Durante a mobilização, que sempre ocorre no terceiro sábado do mês de setembro, na chegada da primavera, voluntários em todas as partes do mundo vão às praias, rios, praças, parques, cachoeiras e trilhas, coletar o lixo depositado diretamente pelos usuários desses locais ou por descargas originadas por outras fontes.

O evento já envolveu mais de 35 milhões de pessoas em diversas partes do mundo e a longo prazo vem possibilitando mudanças de atitudes e comportamentos em escala global.

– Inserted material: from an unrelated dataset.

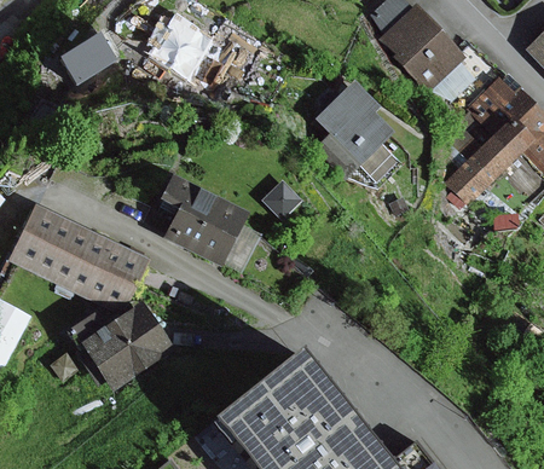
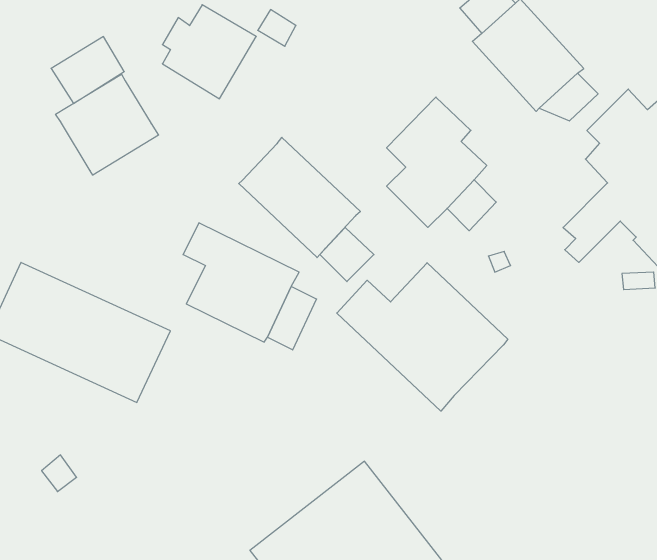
building: none -> [56,74,159,175]
building: none -> [239,137,360,258]
building: none -> [337,263,508,411]
building: [69,300,174,389] -> none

A ideia da campanha é simples. Voluntários atuam na limpeza da sua comunidade, transformando o ambiente em um local mais agradável e saudável para viver. As limpezas são coordenadas por grupos comunitários, ambientalistas, colégios, escolas, bandeirantes, departamentos de governos, organizações sociais, empresas e indivíduos comprometidos com a conservação do meio ambiente.

As atividades do DMLRP variam desde a coleta do lixo até campanhas educativas, show de música, exibições fotográficas, plantio de árvores e criação de centros de reciclagem, entre outros. Geralmente, as atividades são realizadas em lugares como: praias, córregos, parques, entre outros definidos pelos comitês organizadores.